Racism does not occur exclusively in flashpoint moments of violence; it is also like a poisonous mist that slowly kills us. This reality of interpersonal racism is often described as “everyday racism” or “casual racism.” Yet these phrases may falsely imply that the severity and dangers of racism should be downplayed.
In 1970, Harvard psychiatrist Chester M. Pierce PhD coined the term “microaggression” to describe the dismissive, insulting and disrespectful treatment suffered by Black individuals at the hands of non-Black individuals, and this word is often misunderstood as minor or inconsequential racist actions. However, microaggressions are not small, nor should they be taken lightly. Microaggressions can be better understood as “death by a thousand cuts,” which can be detrimental to a person’s health, safety, opportunities, livelihood, personhood and more.
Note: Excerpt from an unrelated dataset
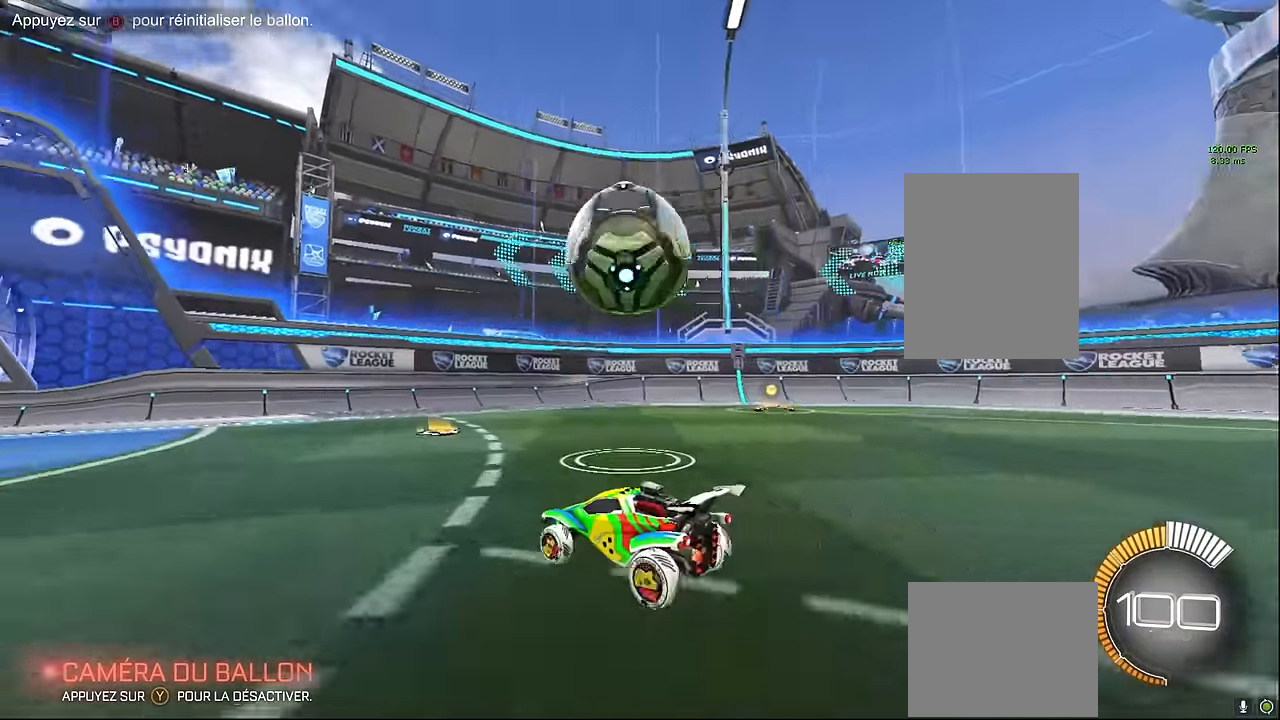
{"buttons": ["R2"], "left_stick": "center", "events": [[125, "L1", "down"], [208, "left_stick", "right"], [291, "L1", "up"], [291, "left_stick", "center"]]}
Microaggressions have become so ubiquitous that those who commit them might not consider them to be racist.
While overt acts of racism — such as physically harming someone due to racist beliefs — are what we most commonly associate with interpersonal racism, racism takes many forms. Microaggressions have become so ubiquitous that those who commit them might not consider them to be racist.
Below are examples of some common comments and questions that are rooted in racism, with explanations of why they should be avoided.
1. “I don’t even see you as [racialized identity].”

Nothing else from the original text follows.